**Assignment A:** In the power-tool patent passage, why does the monitor determine the holding force from rotary motion in a narrow frequency range rather than from the tool's mean motion?
**Assignment B:** From the power-tool patent passage, write out word for word the section starting at "The hand-held power tool according" and ending at "of the holding force.".
**Assignment C:** Condense the paragraph of the power-tool patent passage that begins "Hammer drill 1 includes a safety device 13" into a short bulleted list that keeps its main facts.

**Page extract:**

The present invention relates to a control method for a hand-held power tool including a rotating tool, in particular a hammer drill or an electric screwdriver.
U.S. Pat. No. 7,552,781 discloses a hammer drill including an anti-kickback system. A rotational rate sensor determines, based on a displacement of a vibrating mass, a rotational speed of the electric screwdriver about a working axis. A safety function is activated based on the determined rotational speed. The safety function reduces the torque on the tool.
The triggering of the safety function is to take place in a reliable manner. In this case, both a triggering in the absence of potential danger to the user as well as a non-triggering in the presence of potential danger is to be avoided.
The hand-held power tool according to the present invention includes a tool holder for holding a tool on a working axis and a motor for rotationally driving the tool holder about the working axis. The motor is situated in a power-tool housing and a handle is fastened on the power-tool housing for guiding the hand-held power tool during operation. A rotary motion sensor detects a rotary motion of the power-tool housing about the working axis. A monitor ascertains a holding force based on an amplitude of the rotary motion in a frequency range between 0.4 Hz and 4 Hz. A safety device reduces a torque output to the tool holder when the rotary motion exceeds a limiting value. The limiting value is established as a function of the holding force.
The safety device adapts its triggering behavior to an ascertained holding force of the user. The influence of the holding force on the mean motion of the hand-held power tool is not to be significantly differentiated from other influences on the mean motion. In particular, the various applications and associated different typical motions of one and the same hand-held power tool make it difficult to identify the holding force. According to the present invention, it has been found that, in a narrow frequency range, the rotary motion about the working axis is significant for the holding force.
The following description explains the present invention on the basis of exemplary specific embodiments and figures.
Identical or functionally identical elements are indicated by identical reference numerals in the figures, unless indicated otherwise.
Hammer drill 1 includes a safety device 13, which protects the user against an excessive repercussive torque of drill bit 4. Hammer drill 1 exerts a repercussive torque onto the user, which results as a reaction to the torque transmitted by drill bit 4 onto the workpiece. Provided the substrate yields during drilling, the repercussive torque is uniform and low. In the event that a drill bit is jammed in the workpiece, a high repercussive torque results due to the abruptly braked rotating assemblies. The user is no longer able to sufficiently counteract this repercussive torque, and entire hammer drill 1, including handles 9, therefore begins to rotate about the rotational axis of drill bit 4. Safety device 13 monitors a rotary motion of handle 9 relative to working axis 11 and reduces the torque output to tool holder 2 if it is expected that the instantaneous rotary motion will result in a rotation of entire hammer drill 1 by a critical angle. The critical angle is, for example, 60 degrees. The reduction in the torque takes place, for example, by stopping motor 5 with the aid of a brake 14.

**Entries shown:**

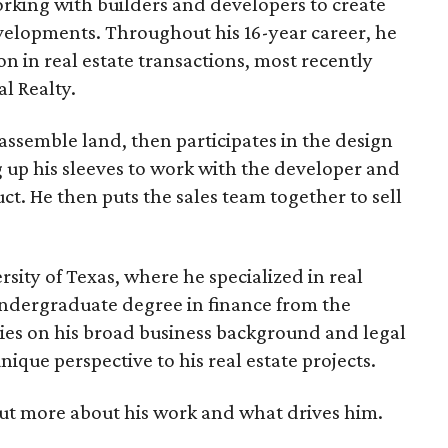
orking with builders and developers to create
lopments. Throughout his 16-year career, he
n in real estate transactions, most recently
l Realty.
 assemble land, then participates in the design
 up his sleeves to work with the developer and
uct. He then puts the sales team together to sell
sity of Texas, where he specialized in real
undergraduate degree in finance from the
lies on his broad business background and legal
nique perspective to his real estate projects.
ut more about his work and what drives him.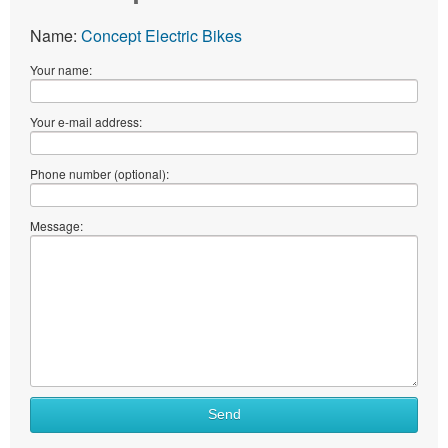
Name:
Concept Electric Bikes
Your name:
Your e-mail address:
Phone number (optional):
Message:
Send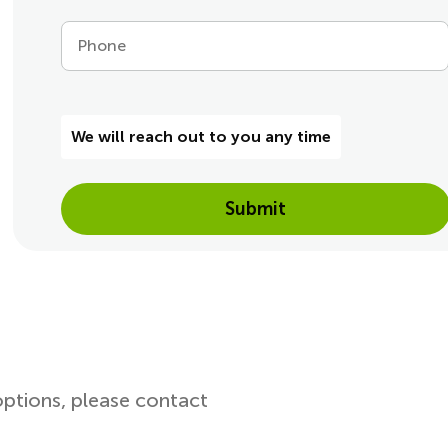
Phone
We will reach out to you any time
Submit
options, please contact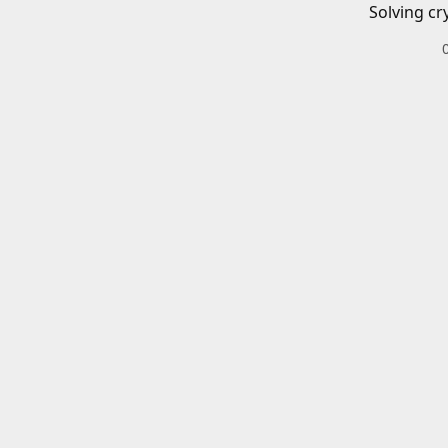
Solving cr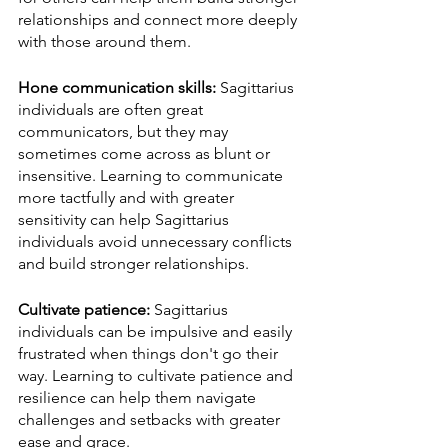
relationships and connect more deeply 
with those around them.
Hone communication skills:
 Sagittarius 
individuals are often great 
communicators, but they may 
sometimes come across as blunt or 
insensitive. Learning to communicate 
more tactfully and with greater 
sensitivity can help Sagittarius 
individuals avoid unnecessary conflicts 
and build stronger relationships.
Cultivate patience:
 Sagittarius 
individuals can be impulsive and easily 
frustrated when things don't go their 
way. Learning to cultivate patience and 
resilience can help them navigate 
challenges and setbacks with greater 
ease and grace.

**Task response A:** The holding force's influence on the tool's mean motion cannot be clearly told apart from other influences, especially because one and the same tool is used in various applications with different typical motions. It was found, however, that in a narrow frequency range (0.4 Hz to 4 Hz) the rotary motion about the working axis is significant for the holding force.

**Task response B:**
The hand-held power tool according to the present invention includes a tool holder for holding a tool on a working axis and a motor for rotationally driving the tool holder about the working axis. The motor is situated in a power-tool housing and a handle is fastened on the power-tool housing for guiding the hand-held power tool during operation. A rotary motion sensor detects a rotary motion of the power-tool housing about the working axis. A monitor ascertains a holding force based on an amplitude of the rotary motion in a frequency range between 0.4 Hz and 4 Hz. A safety device reduces a torque output to the tool holder when the rotary motion exceeds a limiting value. The limiting value is established as a function of the holding force.

**Task response C:**
- Safety device 13 protects the user against excessive repercussive torque from drill bit 4.
- This torque is a reaction to the torque the bit transmits to the workpiece. It stays uniform and low while the substrate yields.
- If the bit jams, the abruptly braked rotating assemblies produce a high repercussive torque. The user cannot counteract it, so the whole hammer drill, handles included, begins to rotate about the bit's axis.
- Safety device 13 monitors the rotary motion of handle 9 relative to working axis 11. It reduces torque to tool holder 2 if rotation by a critical angle (for example, 60 degrees) is expected.
- The torque can be reduced, for example, by stopping motor 5 with brake 14.